Taxonomy of Digital Research Activities in the Humanities
I. Research Activities
Research activities are usually applied to one or several research objects. An article about modeling of manuscript properties would therefore be tagged with the tags “Modeling” and “Manuscript”. A plain text editor would be tagged with the tags “Writing” and “Code” and “Text”.
- Capture ► Capture generally refers to the activity of creating digital surrogates of existing cultural artefacts, or expressing existing artifacts in a digital representation (digitization). This could be a manual process (as in Transcribing) or an automated procedure (as in Imaging or DataRecognition). Such capture precedes Enrichment and Analysis, at least from a systematic point of view, if not in practice. The “1” is not part of the term, but used to indicate the term’s order in the research process.
– Conversion refers to changing the file format of an object (e.g. converting a .wmv video to a .mov file as well as converting VHS into a digital format) without fundamentally changing the content or nature of the object.

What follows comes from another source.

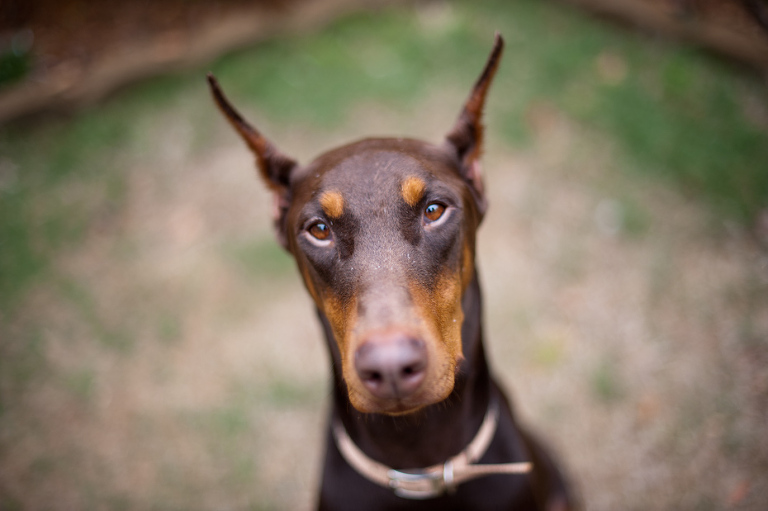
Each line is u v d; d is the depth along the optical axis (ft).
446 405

When conversion concerns metadata, it involves mapping one metadata schema to another. More fundamental “conversions”, such as converting a scanned page image to an editable text document, are better referred to using “DataRecognition”.
– Data Recognition, for example OCR, refers to the process of treating the immediate products of digital data capture (recording or imaging), such as digital facsimiles of texts or of sheet music, in a way to extract discrete, machine-readable units from them, such as plain text words, musical notes, or still or moving image elements (including, for example, face recognition).
– Discovering is the activity of seeking out objects of research, research results, or other information which is useful in a given search perspective. Discovery includes very directed techniques such as advanced querying of databases, less directed techniques such as simple searching, and more serendipitous ones as browsing, which would include faceted browsing. (It is different from Information Retrieval, which is a structured way of extracting some piece of information or some specific subset of objects from a resource.)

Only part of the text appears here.